Puar's edited volumes include "Queer Tourism: Geographies of Globalization" (GLQ: A Journal of Lesbian and Gay Studies); and co-edited volumes on "Sexuality and Space" (Society and Space); "Interspecies" (Social Text); "Viral" (Women's Studies Quarterly).

Her articles appear in Gender, Place, and Culture, Radical History Review, Socialist Review, Feminist Legal Studies, Antipode: A Radical Journal of Geography, Feminist Studies, and Signs: Journal of Women in Culture and Society. She also writes for The Guardian, Huffington Post, Art India, The Feminist Review, Bully Bloggers, Jadaliyya, and Oh! Industry. Her work has been translated into Polish, French, German, Croatian, Swedish, and Danish.

Puar's forthcoming monograph, Affective Politics: States of Debility and Capacity (Duke University Press, 2014) takes up questions of disability in the context of theories of bodily assemblages that trouble intersectional identity frames.

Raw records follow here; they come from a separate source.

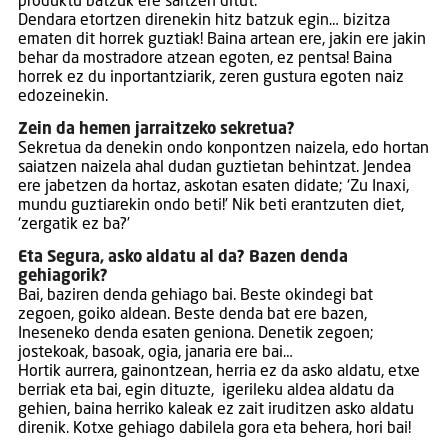
produktu batzuk ere saltzen ditut.
Dendara etortzen direnekin hitz batzuk egin… bizitza
ematen dit horrek guztiak! Baina artean ere, jakin ere jakin
behar da mostradore atzean egoten, ez pentsa! Baina
horrek ez du inportantziarik, zeren gustura egoten naiz
edozeinekin.
Zein da hemen jarraitzeko sekretua?
Sekretua da denekin ondo konpontzen naizela, edo hortan
saiatzen naizela ahal dudan guztietan behintzat. Jendea
ere jabetzen da hortaz, askotan esaten didate; ‘Zu Inaxi,
mundu guztiarekin ondo beti!’ Nik beti erantzuten diet,
‘zergatik ez ba?’
Eta Segura, asko aldatu al da? Bazen denda
gehiagorik?
Bai, baziren denda gehiago bai. Beste okindegi bat
zegoen, goiko aldean. Beste denda bat ere bazen,
Ineseneko denda esaten geniona. Denetik zegoen;
jostekoak, basoak, ogia, janaria ere bai…
Hortik aurrera, gainontzean, herria ez da asko aldatu, etxe
berriak eta bai, egin dituzte, igerileku aldea aldatu da
gehien, baina herriko kaleak ez zait iruditzen asko aldatu
direnik. Kotxe gehiago dabilela gora eta behera, hori bai!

Her major awards include the Edward Said Chair of American Studies 2012-13 at the American University of Beirut, a Rockefeller Fellowship at the Center for Lesbian and Gay Studies at the CUNY Graduate Center (1999-2000) and a Ford Foundation grant for archival and ethnographic documentation work (2002-2003). She recently received the 2013 Modern Languages Association Gay Lesbian/Queer Caucus Michael Lynch Award for her years of scholar-activist work. In January 2013 she was honored with the Robert Sutherland Visitorship at Queens University, awarded to "a notable individual with expertise in race relations." She has also received two awards for her graduate teaching, in 2011 from the Graduate School of Rutgers University and in 2012 from the Northeastern Association of Graduate Schools.

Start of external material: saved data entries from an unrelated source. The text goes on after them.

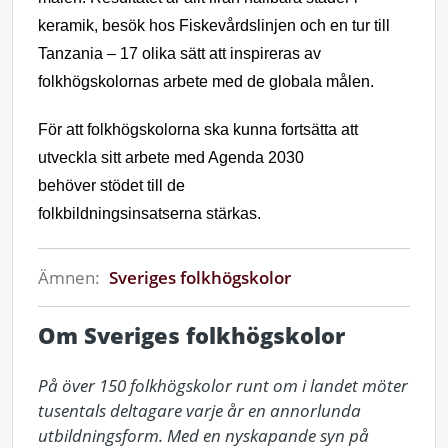
keramik, besök hos Fiskevårdslinjen och en tur till
Tanzania – 17 olika sätt att inspireras av
folkhögskolornas arbete med de globala målen.
För att folkhögskolorna ska kunna fortsätta att
utveckla sitt arbete med Agenda 2030
behöver
stödet till
de
folkbildningsinsatserna
stärkas.
Ämnen:
Sveriges folkhögskolor
Om Sveriges folkhögskolor
På över 150 folkhögskolor runt om i landet möter 
tusentals deltagare varje år en annorlunda 
utbildningsform. Med en nyskapande syn på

Distinguished lectureships include the Whidden Lecturer at McMaster University (2013); Distinguished Visiting Professor at the American University of Cairo (2012); the Institute of Women's Studies' Shirley Greenberg Lecture at the University of Ottawa (2012). Puar has recently delivered keynote addresses at the Somatechnics Missing Link Conference (Linkoping, Sweden, 2013); the Australian Critical Race and Whiteness Studies Association Conference (Adelaide, 2012); Gender, Violence and Agency in the Age of Globalization Conference (Vienna, 2012); the Southeastern Women's Studies Association Conference (George Mason, 2012) and Human Rights Beyond the Law, Jindal Global Law School (New Delhi, 2011).

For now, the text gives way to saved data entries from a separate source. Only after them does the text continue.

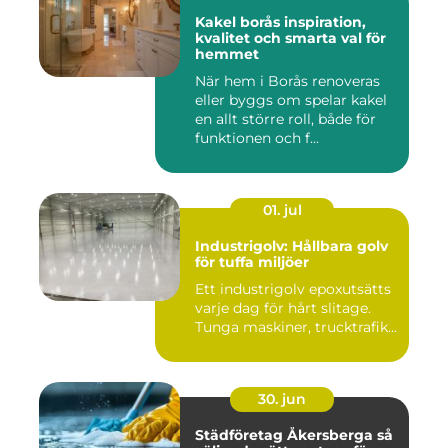
Kakel borås inspiration,
kvalitet och smarta val för
hemmet
När hem i Borås renoveras
eller byggs om spelar kakel
en allt större roll, både för
funktionen och f...
01. jul
Industrigolv: Hållbara golv
för tuffa miljöer
Ett industrigolv epoxutsätts
varje dag för hårt slitage.
Tunga maskiner, trucktrafik...
30. jun
Städföretag Åkersberga så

She is a 2013-14 Society for the Humanities Fellow at Cornell University, where she will be working on her third book, titled Inhumanist Occupation: Sex, Affect, and Palestine/Israel.

In The Right to Maim Jasbir K. Puar brings her pathbreaking work on the liberal state, sexuality, and biopolitics to bear on our understanding of disability. Drawing on a array of theoretical and methodological frameworks, Puar uses the concept of “debility”—bodily injury and social exclusion brought on by economic and political factors—to disrupt the category of disability. She shows how debility, disability, and capacity together constitute an assemblage that states use to control populations. Puar's analysis culminates in an interrogation of Israel's policies toward Palestine, in which she outlines how Israel brings Palestinians into biopolitical being by designating them available for injury. Supplementing its right to kill with what Puar calls the right to maim, the Israeli state relies on liberal frameworks of disability to obscure and enable the mass debilitation of Palestinian bodies. Tracing disability's interaction with debility and capacity, Puar offers a rethinking of Foucauldian biopolitics while showing how disability functions at the intersection of imperialism and racialized capital.